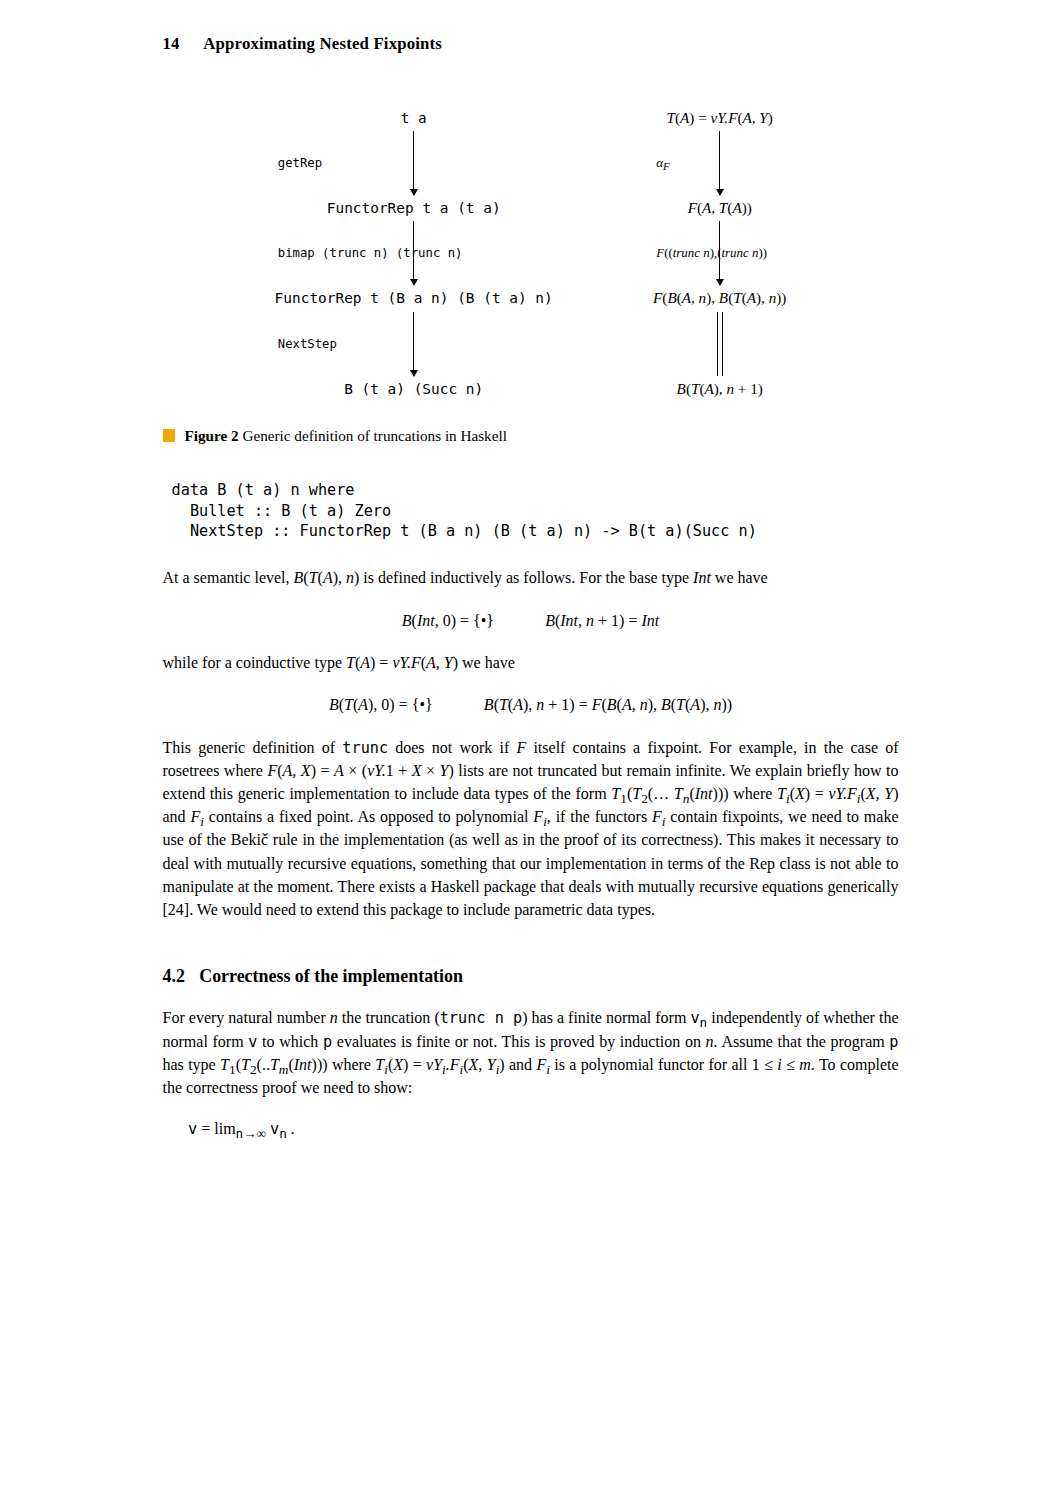14 Approximating Nested Fixpoints
| t a |
| getRep |
| FunctorRep t a (t a) |
| bimap (trunc n) (trunc n) |
| FunctorRep t (B a n) (B (t a) n) |
| NextStep |
| B (t a) (Succ n) |
| T ( A ) = νY.F ( A, Y ) |
| α F |
| F ( A, T ( A )) |
| F (( trunc n ),( trunc n )) |
| F ( B ( A, n ), B ( T ( A ), n )) |
| B ( T ( A ), n + 1) |
Figure 2 Generic definition of truncations in Haskell
data B (t a) n where
  Bullet :: B (t a) Zero
  NextStep :: FunctorRep t (B a n) (B (t a) n) -> B(t a)(Succ n)
At a semantic level, B(T(A), n) is defined inductively as follows. For the base type Int we have
B(Int, 0) = {•} B(Int, n + 1) = Int
while for a coinductive type T(A) = νY.F(A, Y) we have
B(T(A), 0) = {•} B(T(A), n + 1) = F(B(A, n), B(T(A), n))
This generic definition of trunc does not work if F itself contains a fixpoint. For example, in the case of rosetrees where F(A, X) = A × (νY. 1 + X × Y) lists are not truncated but remain infinite. We explain briefly how to extend this generic implementation to include data types of the form T1(T2(… Tn(Int))) where Ti(X) = νY.Fi(X, Y) and Fi contains a fixed point. As opposed to polynomial Fi, if the functors Fi contain fixpoints, we need to make use of the Bekič rule in the implementation (as well as in the proof of its correctness). This makes it necessary to deal with mutually recursive equations, something that our implementation in terms of the Rep class is not able to manipulate at the moment. There exists a Haskell package that deals with mutually recursive equations generically [24]. We would need to extend this package to include parametric data types.
4.2 Correctness of the implementation
For every natural number n the truncation (trunc n p) has a finite normal form vn independently of whether the normal form v to which p evaluates is finite or not. This is proved by induction on n. Assume that the program p has type T1(T2(..Tm(Int))) where Ti(X) = νYi.Fi(X, Yi) and Fi is a polynomial functor for all 1 ≤ i ≤ m. To complete the correctness proof we need to show:
v = limn→∞ vn .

^^^^^^^^

WORK REQUIRED
Your response must be one number, namely how many lines of the data contain the string "Succ".

TASK ANSWER
2